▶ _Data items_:
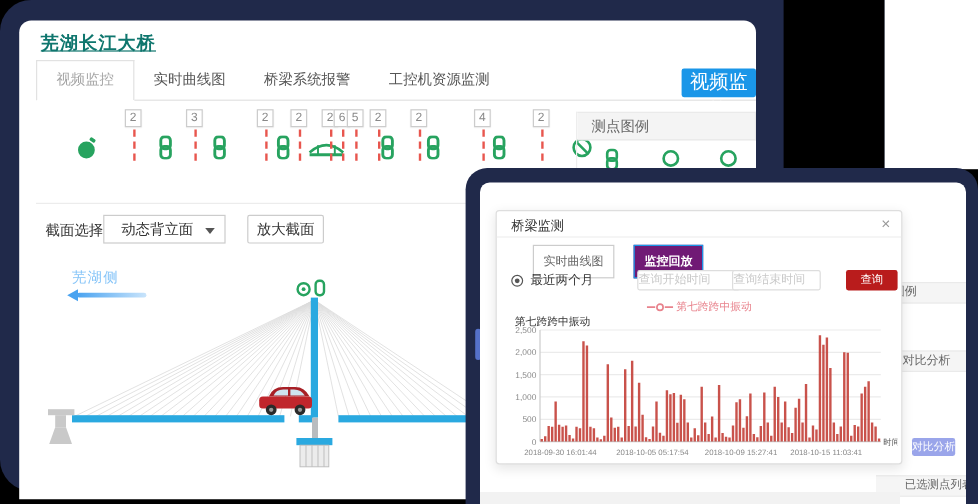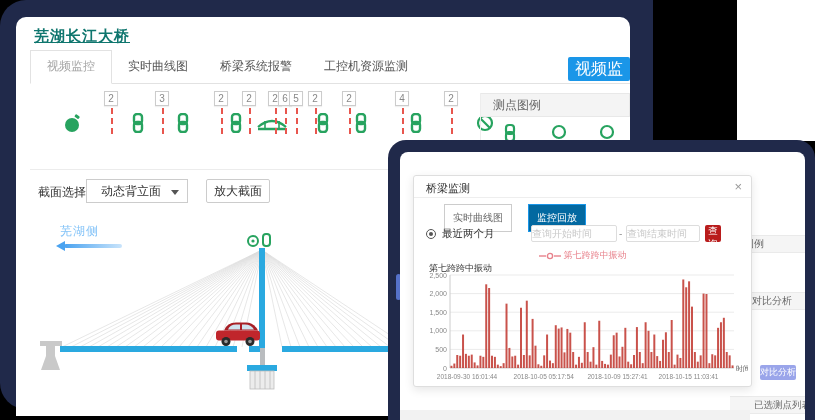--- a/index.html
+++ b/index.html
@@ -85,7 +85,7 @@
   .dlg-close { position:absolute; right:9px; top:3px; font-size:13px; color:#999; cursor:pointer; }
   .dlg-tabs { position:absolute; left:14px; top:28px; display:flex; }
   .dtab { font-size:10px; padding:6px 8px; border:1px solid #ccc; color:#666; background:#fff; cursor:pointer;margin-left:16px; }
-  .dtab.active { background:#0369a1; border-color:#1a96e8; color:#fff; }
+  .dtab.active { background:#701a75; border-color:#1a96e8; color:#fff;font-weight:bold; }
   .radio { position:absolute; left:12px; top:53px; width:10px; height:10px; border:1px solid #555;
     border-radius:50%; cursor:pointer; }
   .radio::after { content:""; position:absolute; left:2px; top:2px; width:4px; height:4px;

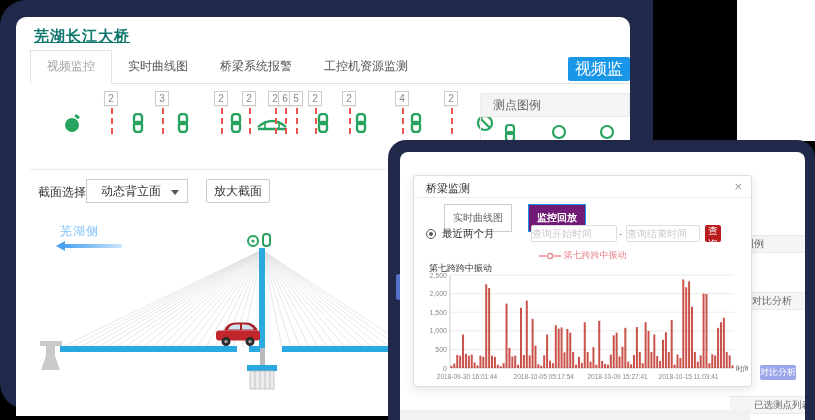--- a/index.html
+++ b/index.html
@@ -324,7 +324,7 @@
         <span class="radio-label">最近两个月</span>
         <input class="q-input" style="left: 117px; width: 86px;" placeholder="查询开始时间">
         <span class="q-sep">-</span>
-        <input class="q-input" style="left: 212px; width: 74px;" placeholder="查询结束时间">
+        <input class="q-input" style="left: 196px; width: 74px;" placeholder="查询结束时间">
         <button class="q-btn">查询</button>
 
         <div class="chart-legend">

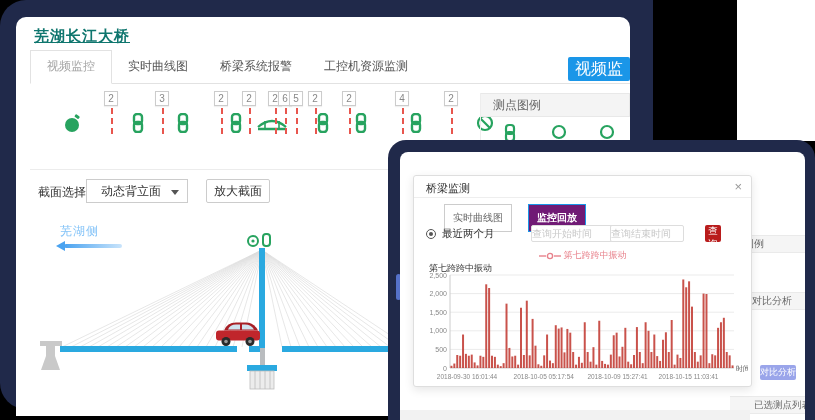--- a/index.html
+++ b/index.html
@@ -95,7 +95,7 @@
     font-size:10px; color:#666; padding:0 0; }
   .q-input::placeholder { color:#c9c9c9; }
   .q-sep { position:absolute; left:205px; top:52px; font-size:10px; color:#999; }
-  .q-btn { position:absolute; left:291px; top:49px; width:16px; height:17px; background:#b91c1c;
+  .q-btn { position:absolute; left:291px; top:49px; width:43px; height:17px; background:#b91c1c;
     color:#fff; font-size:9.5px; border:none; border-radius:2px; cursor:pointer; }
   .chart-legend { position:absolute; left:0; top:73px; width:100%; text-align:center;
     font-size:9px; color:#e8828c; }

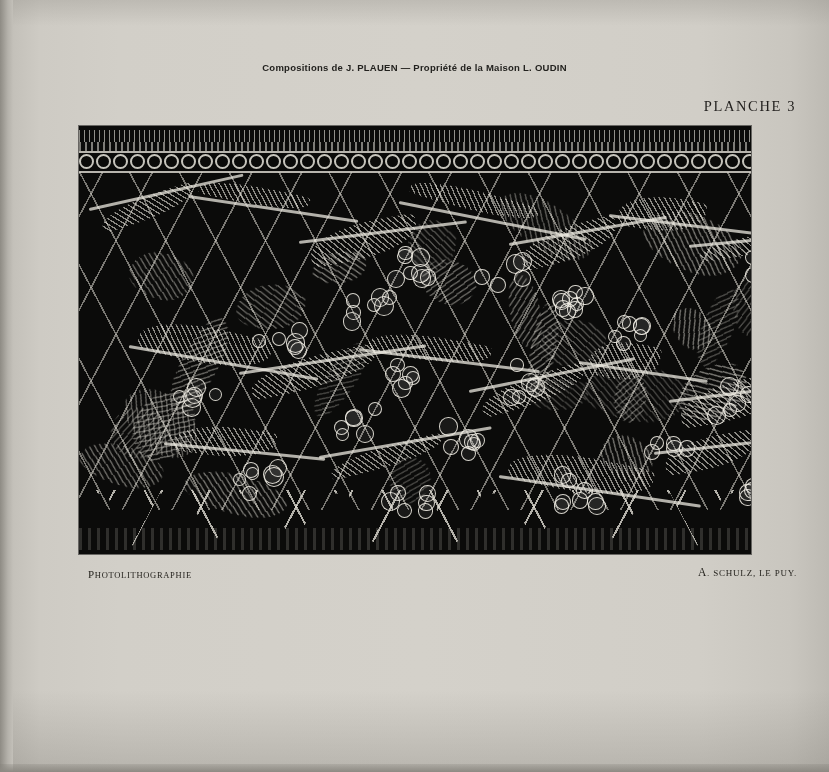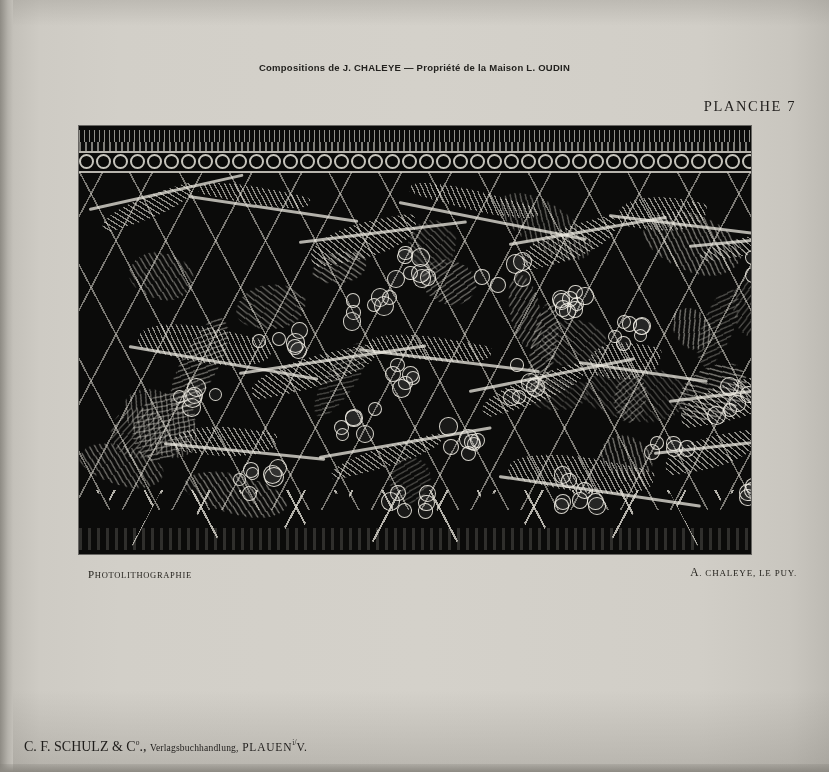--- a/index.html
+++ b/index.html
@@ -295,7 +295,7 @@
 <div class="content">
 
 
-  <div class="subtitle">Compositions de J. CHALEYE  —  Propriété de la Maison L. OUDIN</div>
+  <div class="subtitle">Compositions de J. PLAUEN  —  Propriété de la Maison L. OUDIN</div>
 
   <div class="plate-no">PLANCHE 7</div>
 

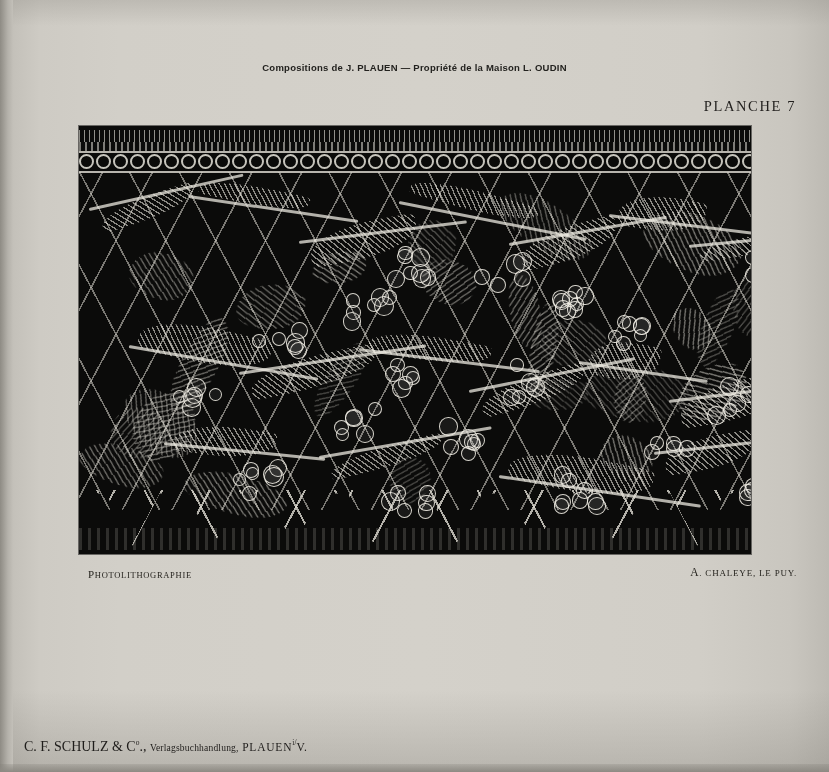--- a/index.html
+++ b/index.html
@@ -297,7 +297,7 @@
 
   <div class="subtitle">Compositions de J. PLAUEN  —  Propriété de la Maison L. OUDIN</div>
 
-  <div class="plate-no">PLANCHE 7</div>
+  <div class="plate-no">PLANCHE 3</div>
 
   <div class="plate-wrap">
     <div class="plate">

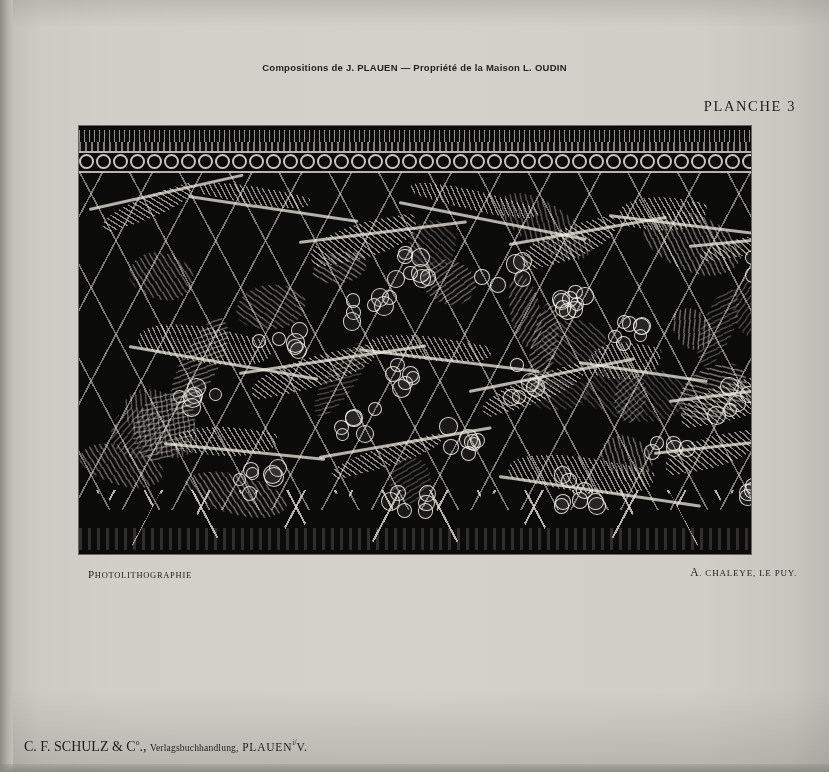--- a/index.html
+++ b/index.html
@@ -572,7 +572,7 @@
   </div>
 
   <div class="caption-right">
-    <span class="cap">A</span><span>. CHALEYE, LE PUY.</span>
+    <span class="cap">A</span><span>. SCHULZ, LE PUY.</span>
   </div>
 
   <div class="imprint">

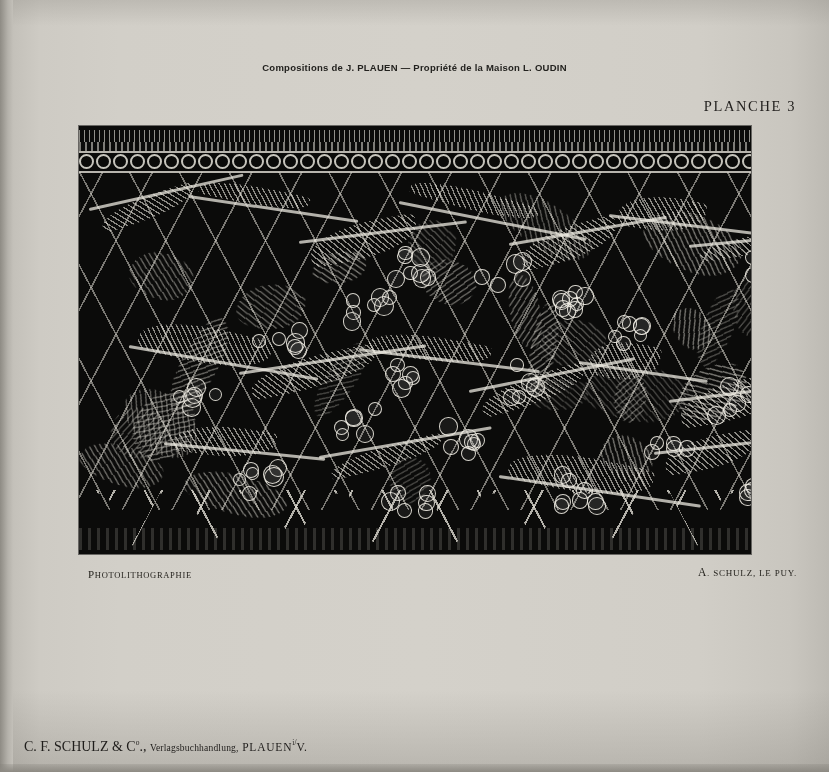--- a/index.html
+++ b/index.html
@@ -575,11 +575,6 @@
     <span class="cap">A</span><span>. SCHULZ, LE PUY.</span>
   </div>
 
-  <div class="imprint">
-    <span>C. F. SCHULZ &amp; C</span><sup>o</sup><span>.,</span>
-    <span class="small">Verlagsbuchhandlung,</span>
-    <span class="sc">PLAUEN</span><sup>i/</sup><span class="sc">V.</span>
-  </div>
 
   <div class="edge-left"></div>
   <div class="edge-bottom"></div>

▶ _WRITTEN TASK_: Each line above that contains the string "padding" should be copied.

▶ _FINISHED TASK_:
   .dtab { font-size:10px; padding:6px 8px; border:1px solid #ccc; color:#666; background:#fff; cursor:pointer;margin-left:16px; }
     font-size:10px; color:#666; padding:0 0; }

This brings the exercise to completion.